This is a million tiny people trying to get ahead by drop-shipping from Chinese companies. There are so many bookstores because booksellers were the early adopters of Amazon’s Z-shops, and then Chinese companies started contacting them with other products they could also sell (beyond the books) with 0 investment. The whole thing moved on from there.

As an example, when I was in Vegas last year, my Uber driver told me about how he was selling jewelry on Amazon, drop-shipped from China. This is similar to a pyramid-scheme in its appeal to people feeling trapped by their circumstances, but different in that they usually keep it very secret. That’s because there is less than zero barrier to entry (less than 20 minutes since Leo Liu from Asian Bags Ltd emailed me, for instance), and these people recognize that other sellers are competitors, and competition to sell this garbage is already utterly cut throat.

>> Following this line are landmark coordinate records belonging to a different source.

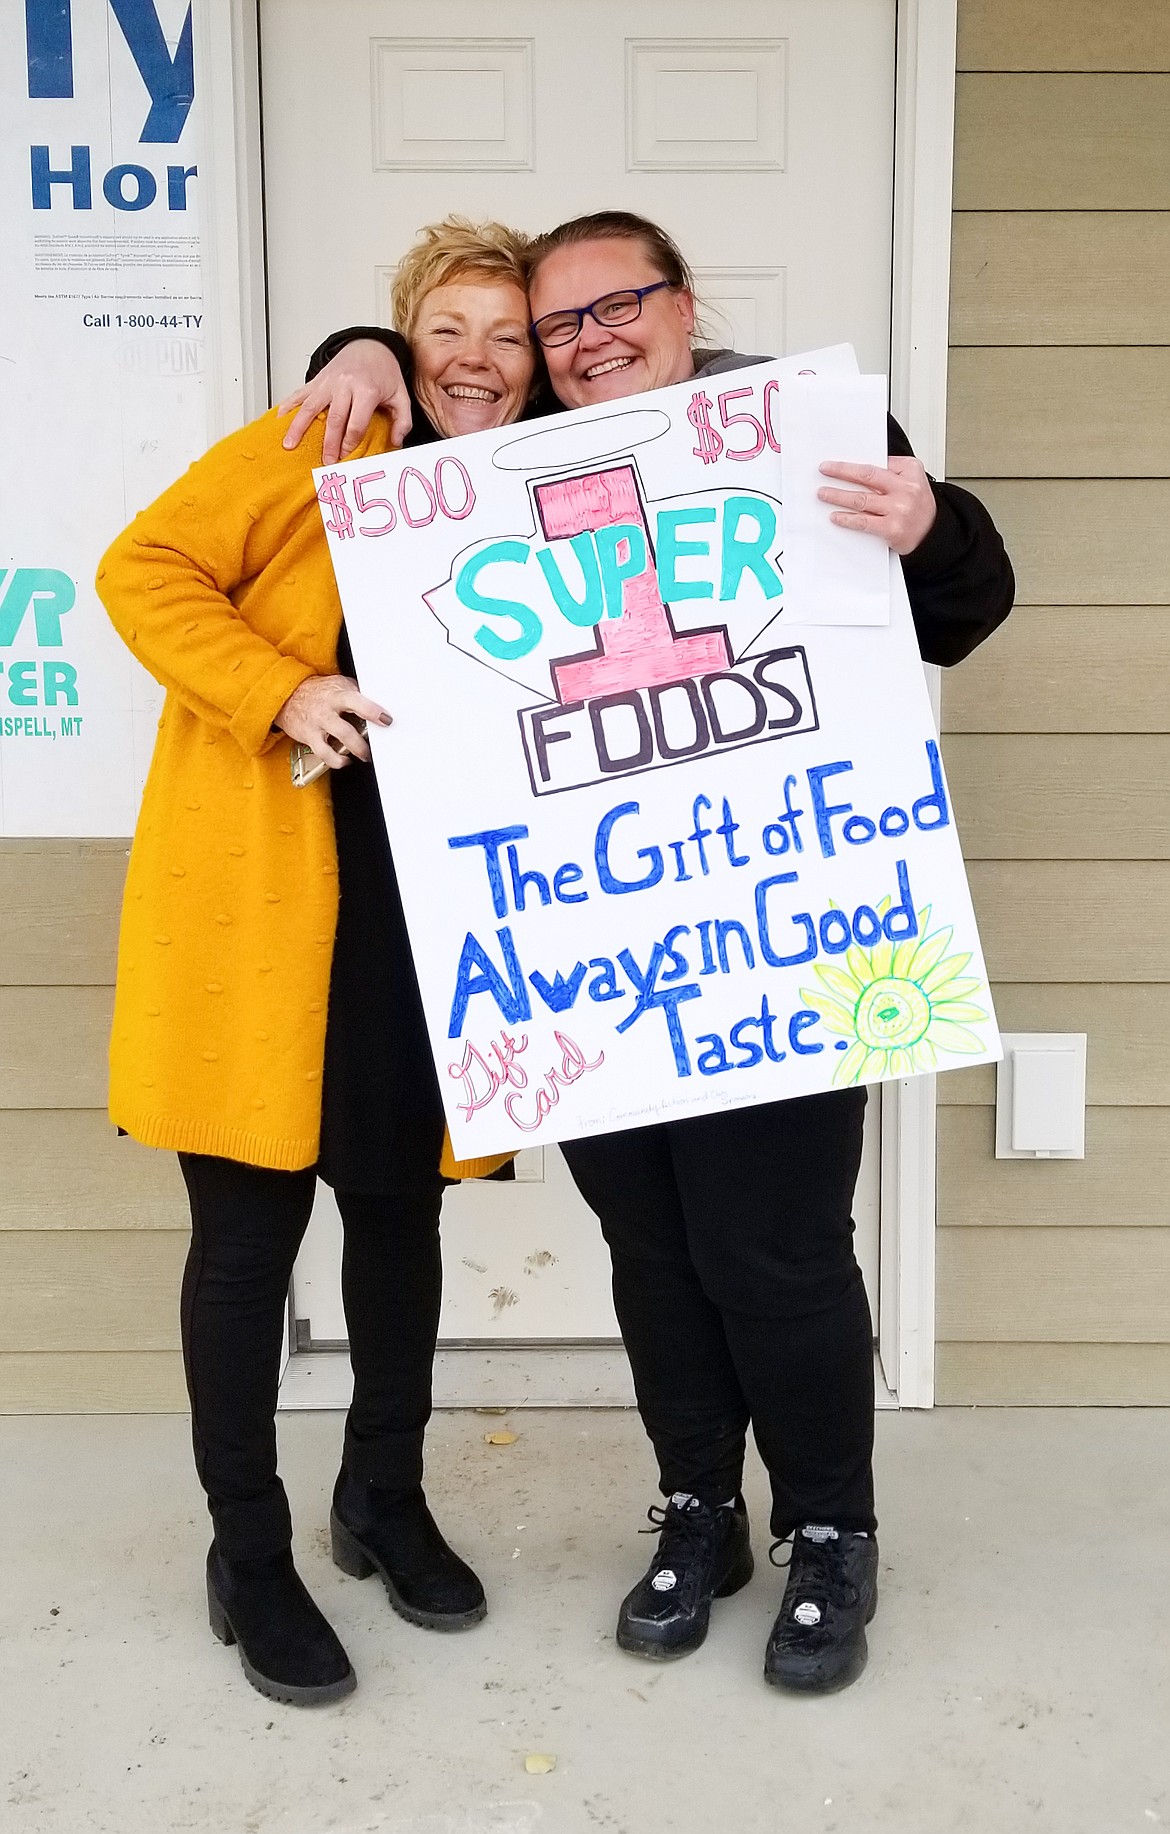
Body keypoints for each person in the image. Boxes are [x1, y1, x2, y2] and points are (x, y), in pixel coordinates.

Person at [283, 209, 1014, 1694]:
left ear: (684, 303)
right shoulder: (519, 458)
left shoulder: (795, 430)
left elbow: (962, 604)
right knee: (656, 1249)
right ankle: (698, 1511)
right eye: (558, 326)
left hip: (780, 934)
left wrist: (929, 523)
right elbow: (427, 398)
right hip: (600, 950)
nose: (583, 340)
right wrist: (351, 349)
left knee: (778, 1248)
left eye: (614, 306)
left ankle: (827, 1526)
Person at [96, 218, 539, 1707]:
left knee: (397, 1219)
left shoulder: (535, 486)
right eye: (447, 328)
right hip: (267, 908)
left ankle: (381, 1498)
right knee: (242, 1245)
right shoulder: (316, 438)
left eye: (509, 335)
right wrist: (276, 686)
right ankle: (249, 1549)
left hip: (429, 921)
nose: (476, 360)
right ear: (401, 341)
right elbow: (139, 568)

There’s another other tier of drop shippers who list duplicates of items for sale on Amazon Prime, but at twice the price. They list thousands of these, and count on people being bad shoppers. When they get an order from some chump, they just flip that order to a Prime seller, often with an email asking us not to include a receipt with the shipment.

A lot of these people are based in the US, and a lot are based in other countries. To sell on Amazon in the US, you have to offer a US return address. As far as I know, that’s the only barrier, which explains why someone above receive random returns.